Monday, Jul. 09, 1934

Old Folks

YEARS ARE SO LONG--Josephine Lawrence--Stokes ($2.50).

Though Years Are So Long could not be called propaganda for Mother's Day, it is a novel with a Social Message. Its message is in the form of an implicit and unresolved question: Who is responsible for aged parents, and what is to be done about them? The unsentimental coldness with which Author Lawrence states her typical case-history is well calculated to shock readers into horrified protest, but the exaggerated indifference of her manner saves her story from drabness, gives it a painful point.

Old Mr. Cooper, a very ordinary little man, had reached the age when he was too old to be a bookkeeper any longer. He had never taken out insurance, had saved nothing for himself and his fat old wife, Lucy. They had five grown children, all married, all with jobs. In Father Cooper's creed the children owed their parents support in their old age. But the children, it appeared, did not feel that way about it. Instead of vying with each other for the privilege of putting up their parents, they all did their best to duck the job.
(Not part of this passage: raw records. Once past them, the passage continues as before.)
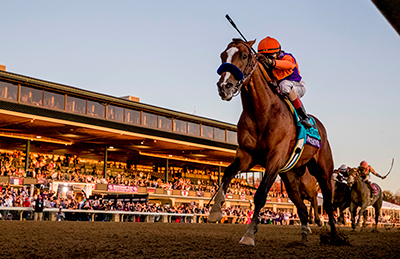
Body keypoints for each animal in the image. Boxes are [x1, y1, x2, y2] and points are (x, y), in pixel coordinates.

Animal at [209, 38, 340, 246]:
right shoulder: (247, 156)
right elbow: (228, 172)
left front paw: (249, 235)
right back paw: (304, 237)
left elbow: (261, 194)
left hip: (323, 171)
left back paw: (334, 235)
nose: (224, 86)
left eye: (244, 55)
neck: (262, 112)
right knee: (301, 207)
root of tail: (319, 125)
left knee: (327, 202)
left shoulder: (275, 159)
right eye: (223, 55)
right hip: (290, 176)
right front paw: (215, 211)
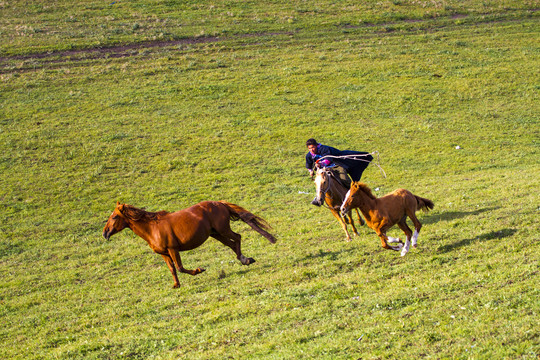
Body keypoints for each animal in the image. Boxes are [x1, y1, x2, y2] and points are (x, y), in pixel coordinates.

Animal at [103, 200, 276, 286]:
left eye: (114, 217)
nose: (105, 233)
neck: (152, 228)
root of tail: (219, 203)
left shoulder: (173, 249)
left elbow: (180, 268)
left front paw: (199, 270)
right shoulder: (164, 254)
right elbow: (172, 269)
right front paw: (176, 285)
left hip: (223, 229)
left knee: (238, 237)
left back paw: (245, 259)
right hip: (216, 234)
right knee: (232, 244)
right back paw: (246, 260)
Eldest Son George, to cap his father's and mother's humiliation, stated the children's case in blunt language. None of them was well off, none really had room in his home or time in his life for two superannuated grasshoppers who had not seen the winter coming. By the harsh terms of the compromise Father and Mother Cooper, married half a century, would have to leave each other, "visit" their children separately for three months at a time.

As their only alternative was a Home for the Aged, Parents Cooper gave in. They missed each other frightfully. In their children's small apartments or crowded little houses they were always in the way. Their pathetic attempts to make themselves useful were brusquely disregarded. They had nothing to do. They were very lonely. Even to see each other at lengthy intervals they had to sneak off, take wearisome bus rides, sit shivering on park benches because they had no money, nowhere to go. When Father Cooper caught a chill and died because his daughter-in-law was too stingy to get a doctor, his old wife tried to take it well. She tried to mean it when she said: "At least he didn't die among strangers." With the old man out of the way, the family conclave decided that the best thing for their mother would be an Old Ladies' Home.

Author Lawrence writes her brutal story with an icy detachment that will not recommend any of her characters to a reader's wholehearted sympathy. Indignation, disgust, pity she certainly succeeds in arousing. And for insurance men Years Are So Long should be required reading.